In Trieste, Illy worked for companies involved in cocoa and coffee roasting. In 1920, he briefly moved to Milan, where he co-founded the Emax coffee roasting company in partnership with Cristoforo Cagnus. Returning to Trieste, he continued his work in coffee and began developing innovative methods to preserve its freshness. He invented and patented a vacuum-sealing system that preserved the aroma of freshly roasted coffee. His technique involved replacing oxygen in the packaging with nitrogen under pressure, preventing oxidation and allowing coffee to retain its full flavor over time. This method of pressurization is considered a major breakthrough in coffee preservation and is still in use today.

In 1933 Francesco Illy together with Roberto Hausbrandt as an equal partner, founded the illycaffè under the name Illy & Hausbrandt Coffee and Chocolate Industry.
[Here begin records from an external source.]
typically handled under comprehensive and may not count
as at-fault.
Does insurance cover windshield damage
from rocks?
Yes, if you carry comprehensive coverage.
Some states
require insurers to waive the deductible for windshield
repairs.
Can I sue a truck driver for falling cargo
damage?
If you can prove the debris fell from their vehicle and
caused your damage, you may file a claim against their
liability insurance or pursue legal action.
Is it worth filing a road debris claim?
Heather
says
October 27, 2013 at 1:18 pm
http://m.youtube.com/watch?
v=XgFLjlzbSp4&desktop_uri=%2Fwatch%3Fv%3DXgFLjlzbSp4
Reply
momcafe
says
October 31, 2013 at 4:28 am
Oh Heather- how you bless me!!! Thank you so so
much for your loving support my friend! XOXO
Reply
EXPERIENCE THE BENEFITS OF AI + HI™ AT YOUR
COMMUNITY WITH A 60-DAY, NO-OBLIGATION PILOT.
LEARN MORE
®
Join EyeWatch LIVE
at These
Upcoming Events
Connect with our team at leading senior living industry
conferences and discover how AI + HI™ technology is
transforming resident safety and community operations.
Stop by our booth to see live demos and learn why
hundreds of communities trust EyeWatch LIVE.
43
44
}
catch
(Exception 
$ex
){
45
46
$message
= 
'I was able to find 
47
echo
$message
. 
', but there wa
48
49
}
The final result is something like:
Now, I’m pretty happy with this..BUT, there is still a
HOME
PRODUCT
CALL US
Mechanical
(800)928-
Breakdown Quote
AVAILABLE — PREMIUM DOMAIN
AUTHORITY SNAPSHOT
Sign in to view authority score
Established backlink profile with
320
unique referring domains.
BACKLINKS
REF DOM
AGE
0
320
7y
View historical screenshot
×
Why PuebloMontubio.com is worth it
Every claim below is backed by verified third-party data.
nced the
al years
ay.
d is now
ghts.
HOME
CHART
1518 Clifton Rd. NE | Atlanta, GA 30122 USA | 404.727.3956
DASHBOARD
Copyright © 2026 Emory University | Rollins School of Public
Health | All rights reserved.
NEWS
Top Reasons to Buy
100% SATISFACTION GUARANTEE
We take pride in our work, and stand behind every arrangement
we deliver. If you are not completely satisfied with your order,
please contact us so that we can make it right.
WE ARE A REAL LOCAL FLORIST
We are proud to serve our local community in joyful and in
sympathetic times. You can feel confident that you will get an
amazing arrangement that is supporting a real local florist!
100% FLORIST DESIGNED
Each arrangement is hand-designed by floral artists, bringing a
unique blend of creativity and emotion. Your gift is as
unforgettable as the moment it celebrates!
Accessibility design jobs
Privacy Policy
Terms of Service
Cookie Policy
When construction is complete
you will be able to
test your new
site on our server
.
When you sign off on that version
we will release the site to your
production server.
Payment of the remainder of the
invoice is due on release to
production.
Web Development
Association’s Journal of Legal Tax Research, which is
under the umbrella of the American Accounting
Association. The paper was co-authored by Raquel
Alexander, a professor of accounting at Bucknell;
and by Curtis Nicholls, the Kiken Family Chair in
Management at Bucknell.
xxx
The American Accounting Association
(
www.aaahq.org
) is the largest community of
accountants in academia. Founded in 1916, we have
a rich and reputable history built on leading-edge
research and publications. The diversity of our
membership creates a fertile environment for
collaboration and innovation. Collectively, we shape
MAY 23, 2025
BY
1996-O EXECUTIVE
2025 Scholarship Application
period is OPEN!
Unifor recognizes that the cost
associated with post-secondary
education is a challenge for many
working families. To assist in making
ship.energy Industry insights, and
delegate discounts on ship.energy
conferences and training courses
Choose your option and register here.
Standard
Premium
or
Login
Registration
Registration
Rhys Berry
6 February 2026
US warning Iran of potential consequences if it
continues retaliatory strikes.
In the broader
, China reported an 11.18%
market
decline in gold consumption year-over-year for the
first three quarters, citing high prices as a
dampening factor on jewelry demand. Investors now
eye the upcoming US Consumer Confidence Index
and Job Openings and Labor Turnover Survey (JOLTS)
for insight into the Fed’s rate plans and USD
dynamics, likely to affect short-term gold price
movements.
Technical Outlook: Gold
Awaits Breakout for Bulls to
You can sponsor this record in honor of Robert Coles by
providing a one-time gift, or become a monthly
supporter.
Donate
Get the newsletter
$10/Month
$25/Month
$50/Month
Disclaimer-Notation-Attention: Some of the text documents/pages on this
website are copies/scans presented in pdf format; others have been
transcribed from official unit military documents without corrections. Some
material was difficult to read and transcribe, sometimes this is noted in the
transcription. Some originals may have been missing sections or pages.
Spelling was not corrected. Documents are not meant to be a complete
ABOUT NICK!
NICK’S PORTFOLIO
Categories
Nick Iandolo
Later, in 1935, Illy invented and patented the Illetta, the world's first automatic espresso machine to replace steam with pressurized water. This invention is considered the foundation of the modern espresso machine. In 1939, Illy, Hausbrandt, and Carlo Seitz established a Swiss branch of the company in Thalwil, expanding its international presence.

His son, Ernesto Illy (1925–2008), later took over the leadership of the company. Today, Illycaffè remains a family-owned business, managed by the third generation of the Illy family.